Miles a déjà esquissé quelques pas prudents vers l'entrée, comme pour témoigner de sa bonne foi. En réalité, il n'a nullement l'intention de partir, mais comme souvent, la tactique marche : l'autre baisse sa carabine et le regarde d'un œil torve.

« Qu'est-ce que vous lui voulez à Rose vous pouvez pas laisser en paix ? Elle est morte en prenant sa dose, elle hurlait tellement qu'on croyait qu'elle se faisait bouffer par les rats, les rats…

- Non, pardon, je voulais parler de sa fille. Pas de la mère, elles ont le même nom.

- J'ai jamais connu la mère, moi je te parle de la fille. Elle a claqué y'a deux ans. C'est même moi qui l'ai enterrée, au cimetière de Blues Hill. Pourquoi ? Pourquoi tu demandes ça ? »

Les élements étaient trop déchaînés pour que Miles envisage de se rendre au cimetière après son passage chez Turing. Il avait réussi à partir parce que l'autre s'était mis à trembler en parlant de l'enterrement et sans le vouloir le coup était parti dans l'ampoule. Quand le hangar s'était retrouvé dans le noir Murphy s'était tiré pendant que l'autre hurlait dans l'obscurité qu'il allait se faire dévorer par les rats. Ensuite Miles avait passé la nuit dans la voiture, garée sur la place Triton, a regarder tomber la pluie et à penser à la mère de Rose.

Au  petit matin, il est allé au cimetière. Il n'y avait pas un bruit, comme si la tempête de la veille avait lessivé le monde dans une immense machine à laver. Le ciel était plus pâle que d'habitude, et il n'a croisé personne en route. L'athmosphère était étange. Ensuite Miles s'est garé devant la grille en fer forgé du petit cimetière, un peu en périphérie du quartier gris. Plus personne n'habitait dans le coin, il devait être le seul être humain à deux ou trois kilomètres à la ronde. En gravissant un petit sentier humide serpentant entre les tombes, Miles se demandait pourquoi Turing avait enterré Rose ici.
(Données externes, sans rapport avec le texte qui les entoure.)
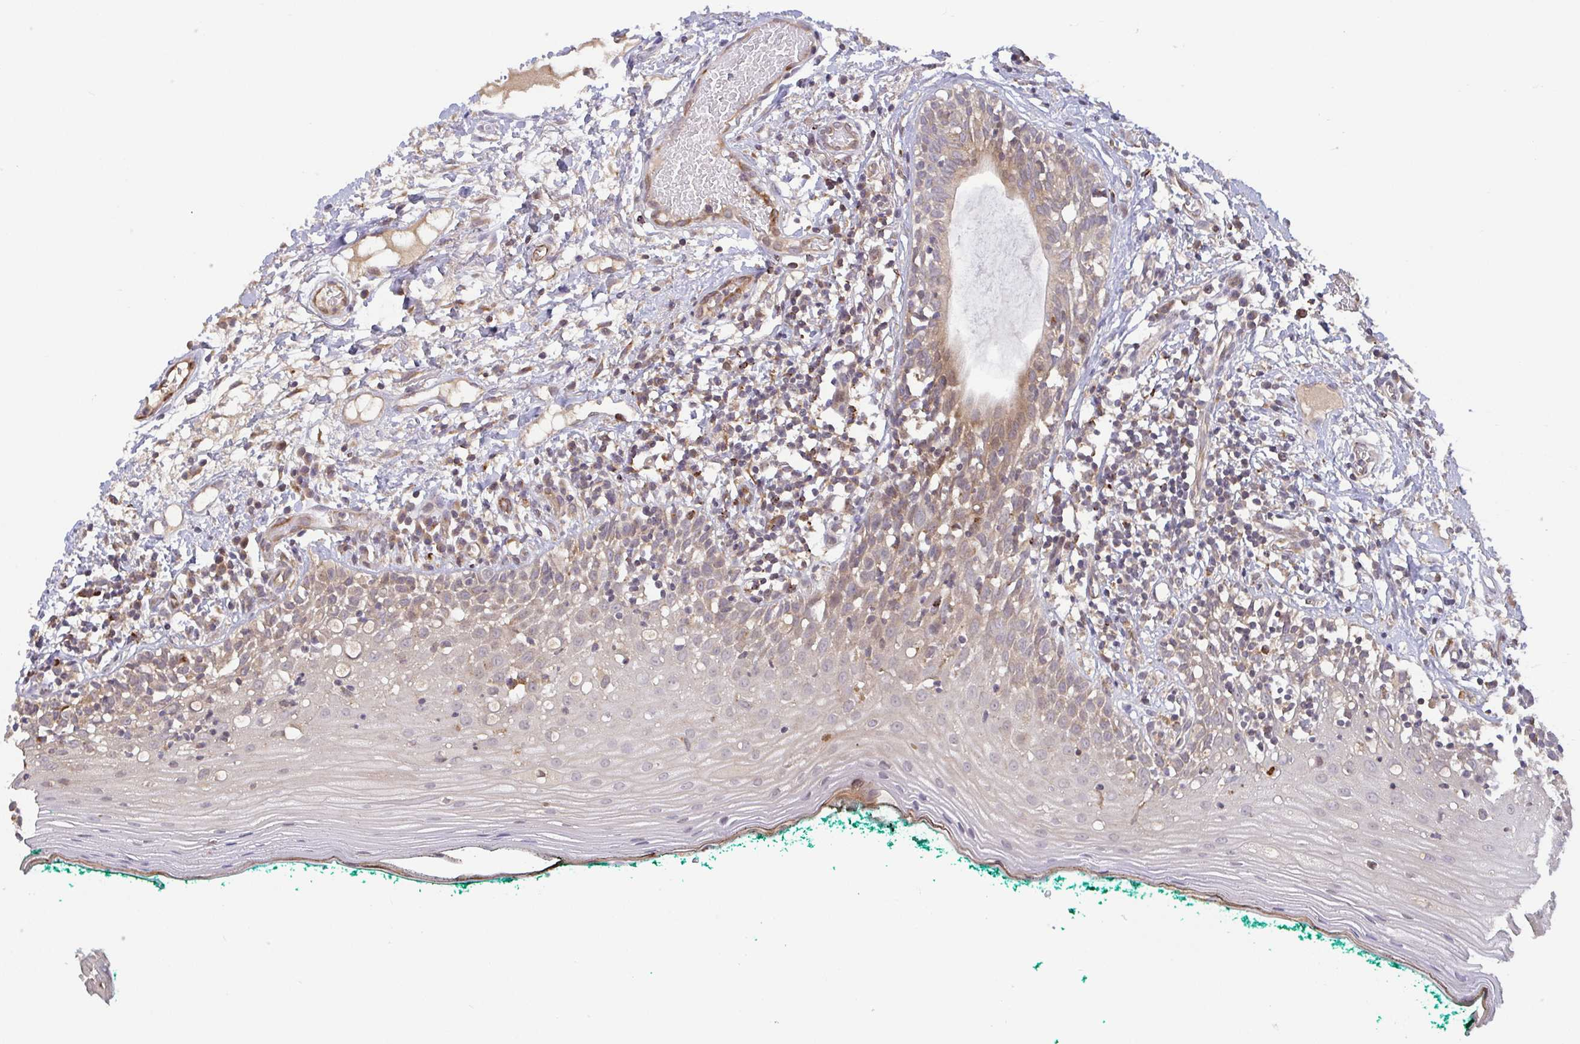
{"staining": {"intensity": "weak", "quantity": "25%-75%", "location": "cytoplasmic/membranous"}, "tissue": "oral mucosa", "cell_type": "Squamous epithelial cells", "image_type": "normal", "snomed": [{"axis": "morphology", "description": "Normal tissue, NOS"}, {"axis": "topography", "description": "Oral tissue"}], "caption": "Weak cytoplasmic/membranous positivity is present in about 25%-75% of squamous epithelial cells in benign oral mucosa. The protein of interest is shown in brown color, while the nuclei are stained blue.", "gene": "OSBPL7", "patient": {"sex": "female", "age": 83}}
Au moins, elle était tranquille. Peut-être même que Turing, aussi camé qu'il soit, l'aimait.

Quand Miles a trouvé la grossière stèle, il a compté que Rose était morte à 30 ans. Et quand il a ouvert le médaillon, parce qu'il était avec elle, il a décidé de rester un peu. Parce dans le médaillon il y avait une photo de Rose, de sa mère, et de son père à lui.